A Larmanjat tram at Portas do Rego, 1873

The Larmanjat was a monorail system invented by the french engineer Jean Larmanjat (1826-1895). The system was made of a central vignola type iron rail and at both sides longitudinal wooden sleepers about 60 cm from the central rail. This system was adopted by “The Lisbon Steam Tramways Company ltd“. Locally the system was called “Companhia de Tramway a Vapor“, but commonly known as the Larmanjat. The lines used the existing roads from Lisboa to Sintra and Torres Vedras.

Sharp, Stewart & co. works photo of locomotive “Lisboa” built for the Larmajat

It was operated with 16 steam locomotives built by Sharp, Stewart and company with coaches and wagons from Brown and Marshalls in Birmingham. The steam locomotives had a pair of driving wheels running on the longitudinal wooden sleepers, while the locomotives were guided with double flanged wheels assembled in bogies and running on the central rails. The coaches and wagons had two double flanged wheels that were supposed to carry most of the weight and two, smaller normal wheels at the sides running on the longitudinal sleepers to prevent tumbling over. The passengers sat back to back on longitudinal benches to concentrate the weight to the centre. Boarding was through doors at the sides.

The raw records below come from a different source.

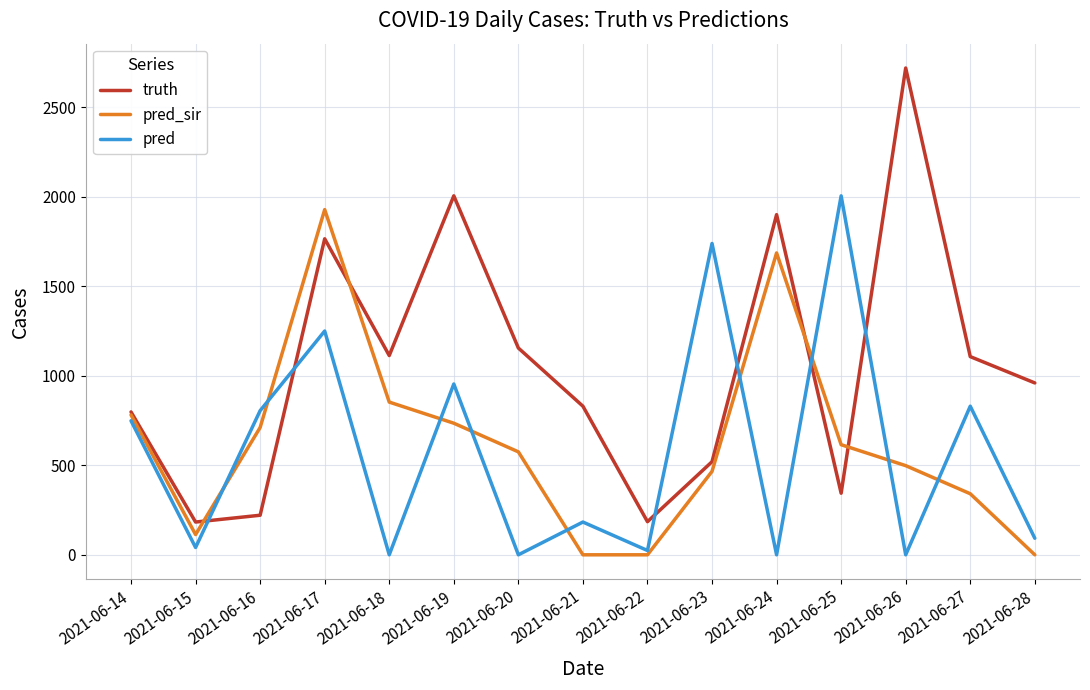

What is the lowest value of the truth series?

183.0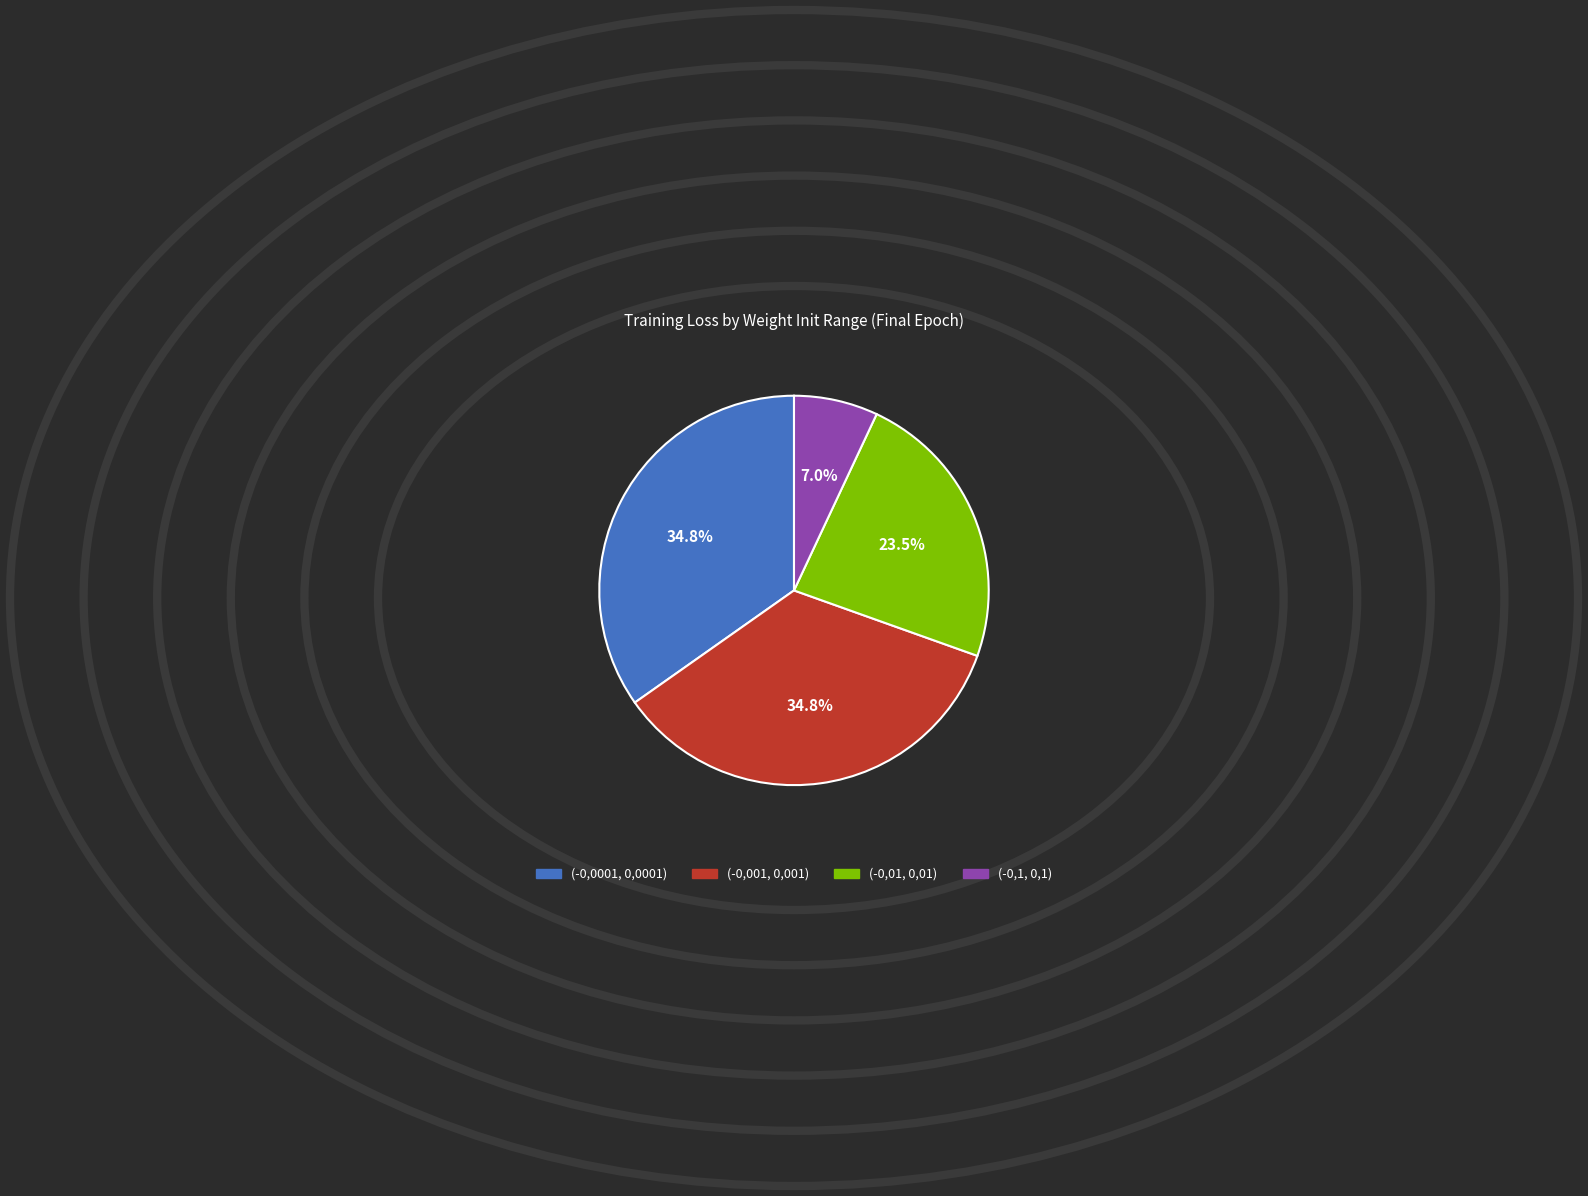

Which category has the smallest portion of the pie?

(-0,1, 0,1)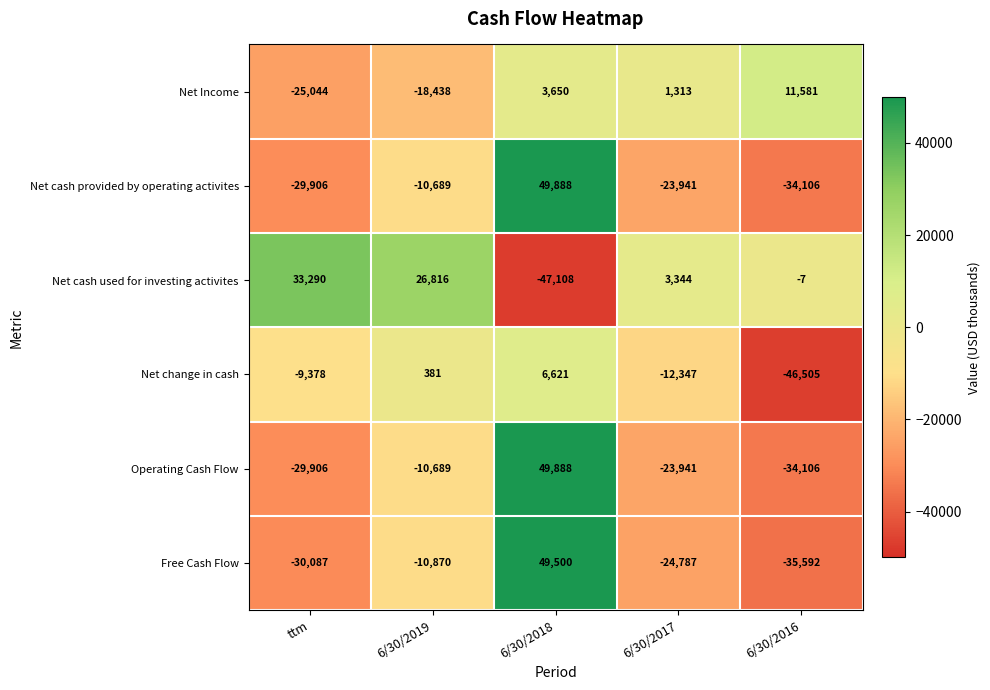

What is the sum of all Net cash provided by operating activites values?

-48754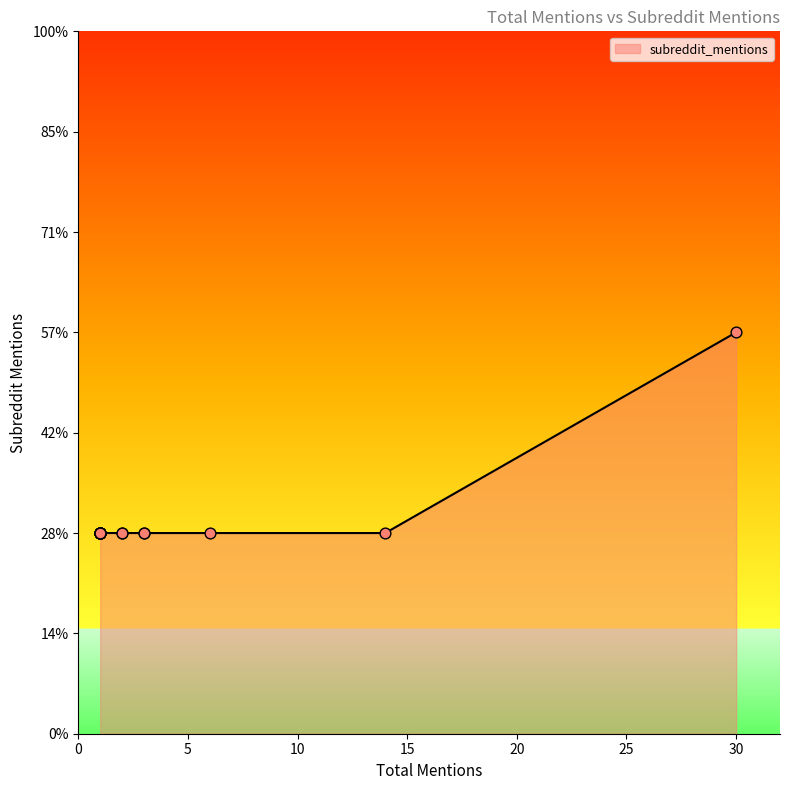

Between 1 and 1, which is larger?

1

Drawings of a Larmanjat coach

The Lisboa terminus was at Portas do Rego (São Sebastião da Pedreira). Plans to extend the lines to Intendente, closer to the city centre, were never realised. The line to Sintra was officially inaugurated on 2 July 1873 and started commercial services on 5 July. The line was about 27 km long and the trips were scheduled to take about 2h10′. On 6 September 1873 the about 54 km long line to Torres Vedras was opened. For this line the trips were scheduled to take about 4h20′. The Sintra line was foreseen to transport mainly passengers with about two or three passenger trams daily and one freight or mixed passengers/freight tram. For the Torres Vedras line the transport of freight was the most important with normally two freight and two mixed trams daily.

The high expectations were not fulfilled. The trams often had problems to ascend the gradients, especially with bad weather. The trams also derailed often, making reliable service almost impossible. As a result the trams often ran late, sometimes Lisboa – Sintra took seven hours and Lisboa – Torres Vedras over ten hours. With this poor performance the contemporary common type animal drawn road vehicles could easily beat the Larmanjat competition. All efforts to improve matters didn’t work out and on 8 April 1875 the Larmanjat services were suspended. Twelve years later broad gauge railways were opened from Lisboa to both Sintra and Torres Vedras.